Subcutaneous nodules are uncommonly reported in this review and almost entirely with adjuvanted vaccines (anthrax10−15, botulinum toxoid16 and diphtheria combination vaccine17). A single report44 of the transient formation of two nodules was made with an HIV vaccine. Subcutaneous nodules have been considered71 to be benign, self-limiting AEFIs but this is clearly not the case as demonstrated by Bernstein et al.72 who reported 11.4% of nodules persisting at 180 d post anthrax vaccination. These nodules may persist73 for years and are often associated with pruritis and superficial dermatological features such as eczema, lichenification and hyperpigmentation.
Route of administration and use of aluminum salt adjuvants are recognized71 determinants of their formation. However, the role of aluminum hydroxide sensitivity in the pathogenesis of these nodules is controversial with some authors demonstrating this phenomenon74 whilst others75 claiming that nodule formation reflects SC rather than IM injection of aluminum adjuvanted vaccines. Sterile abscess formation was also significantly greater with SC than IM injection for an adjuvanted diphtheria toxoid vaccine in an observational study.18
Pain immediately after injection might be expected76 to be greater with IM compared with SC injection as the former has a dense supply of nociceptive nerve endings with the subcutaneous space being relatively devoid of pain receptors. Pain assessed (using standardized pain assessment scales) was significantly greater with SC than IM with anthrax vaccine11 in this review. The same trend was seen with MMR45 and DT toxoid vaccines19 using the same methodology but did not reach statistical significance.

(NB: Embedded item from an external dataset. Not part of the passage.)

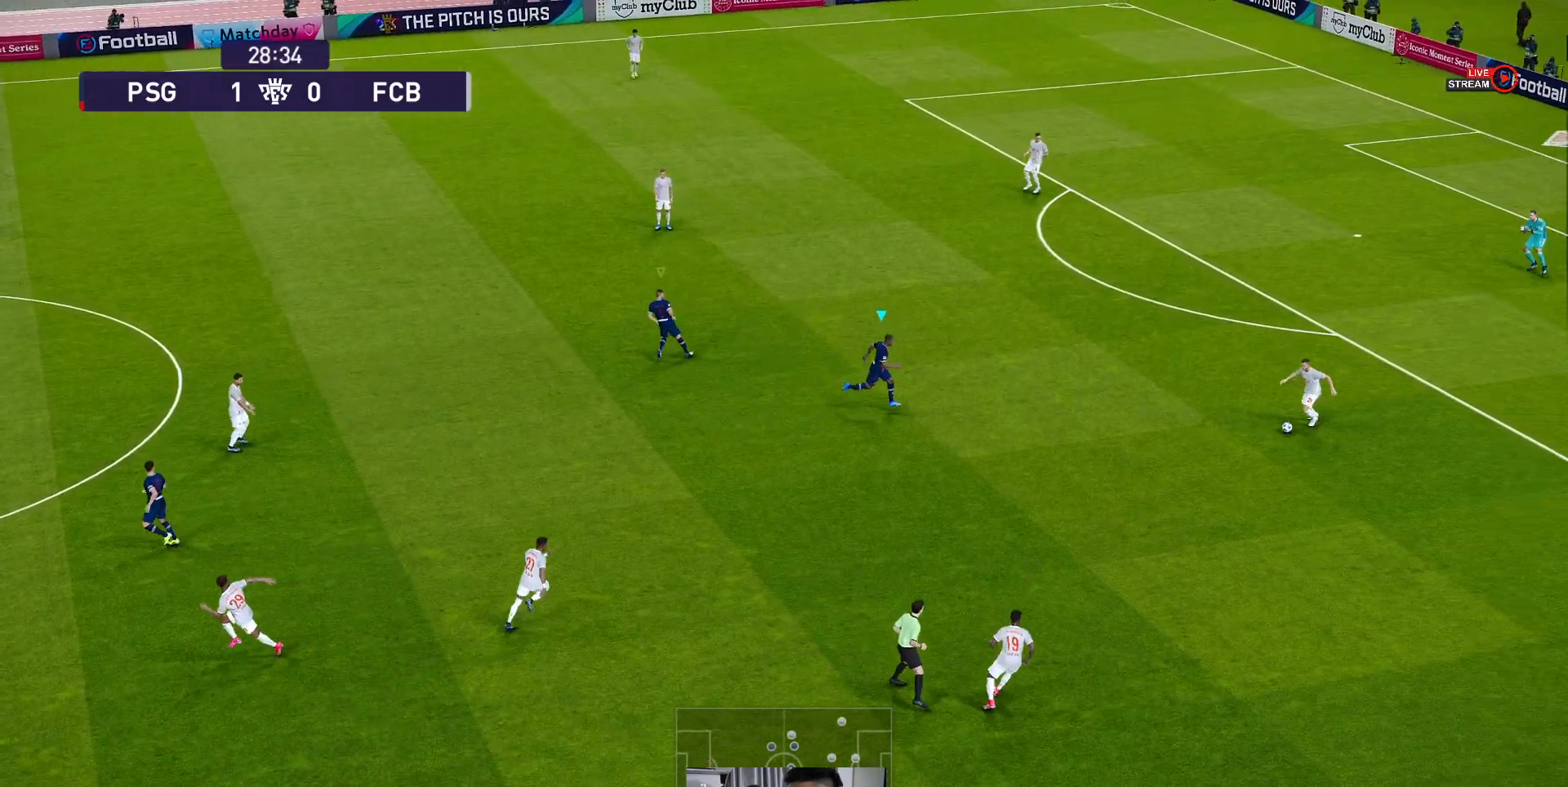
{"buttons": ["A", "R1"], "left_stick": "center", "events": []}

This review provided moderate grade evidence that IM injection significantly improved the immunogenicity of vaccines compared with SC injection. This grade of evidence was drawn from better antibody response/seroconversion data with adjuvanted vaccines n = 6, live virus vaccines n = 1 and non-adjuvanted, inactivated (whole cell, split and subunit) vaccines n = 3 for IM compared with SC injection. In this review, no study with SC injection was observed to be more immunogenic than IM injection. The extent and availability of the immunogenicity data were influenced by trial design factors (e.g. set to demonstrate non-inferiority between routes of administration and Phase I studies)

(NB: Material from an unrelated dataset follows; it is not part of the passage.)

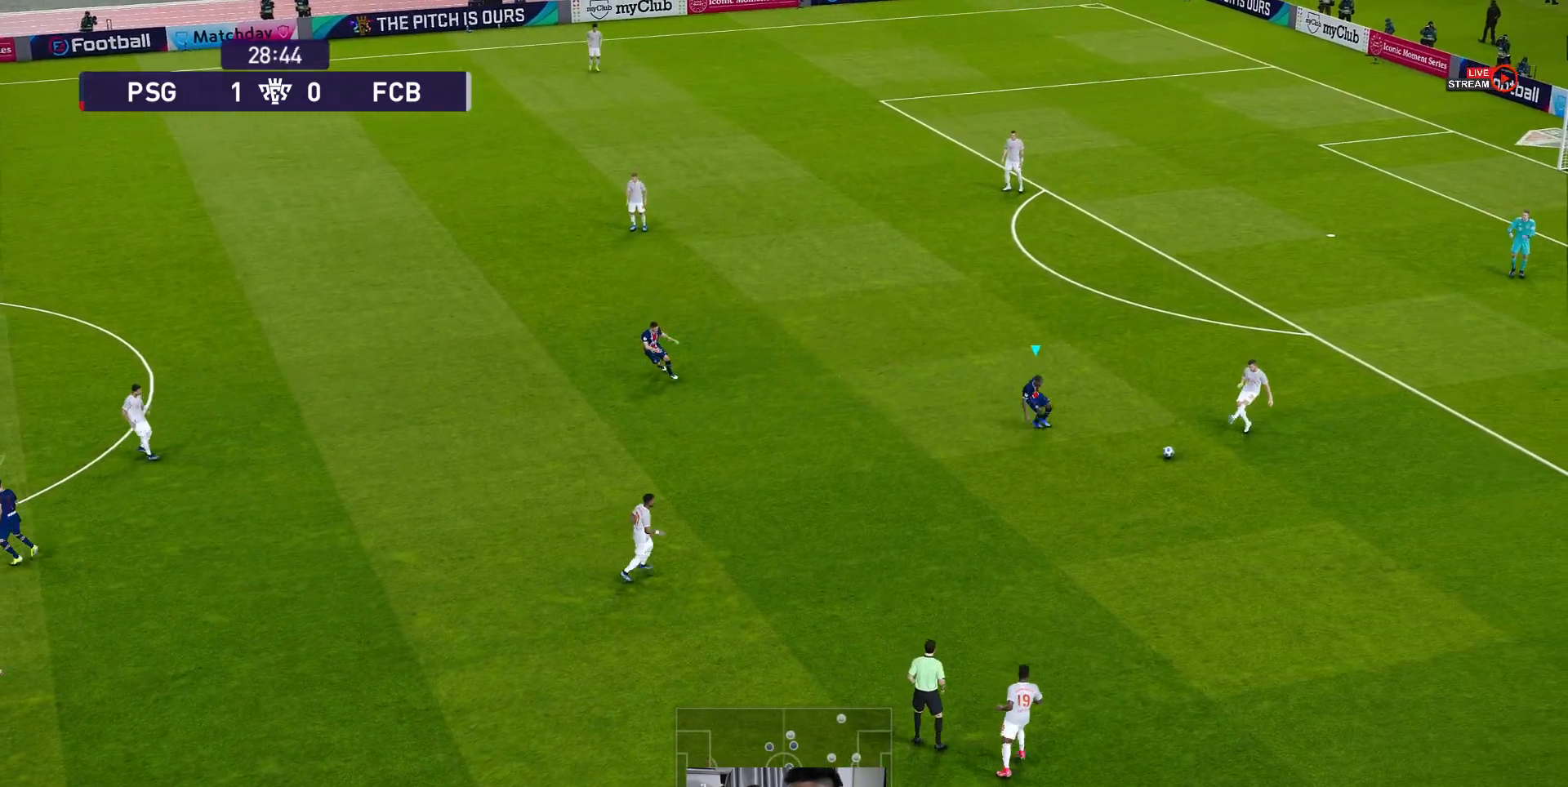
{"buttons": ["A", "L1", "R1"], "left_stick": "center", "events": [[333, "L1", "down"]]}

Phase I studies77 are safety and tolerance studies with one of their objectives to identify preferred routes of administration. In the randomized trials of this review, 33% had less than 100 patients (3/21 adjuvanted vaccines,14,20,37 9/15 live virus vaccines40,42,44,45,50-54 and 3/9 non-adjuvanted, inactivated (whole cell, split cell and subunit vaccines)).61,62,64
The combination of high-grade reactogenicity evidence with the moderate grade immunogenicity evidence allows a strong recommendation78 that all vaccines, except BCG (intradermal) and rotavirus (oral), should be given by IM injection. This will simplify vaccination practice and prevent the inadvertent misadministration of vaccines (meningococcal conjugate vaccine79 and recombinant zoster vaccine80). It may potentially reduce vaccine hesitancy/refusal2,3 due to a lower rate of ISRs with IM compared with SC injection.
The use of evidence-based medicine in vaccinology should replace highly idiosyncratic and divergent practices that are outmoded by promoting accountability based on best scientific principles.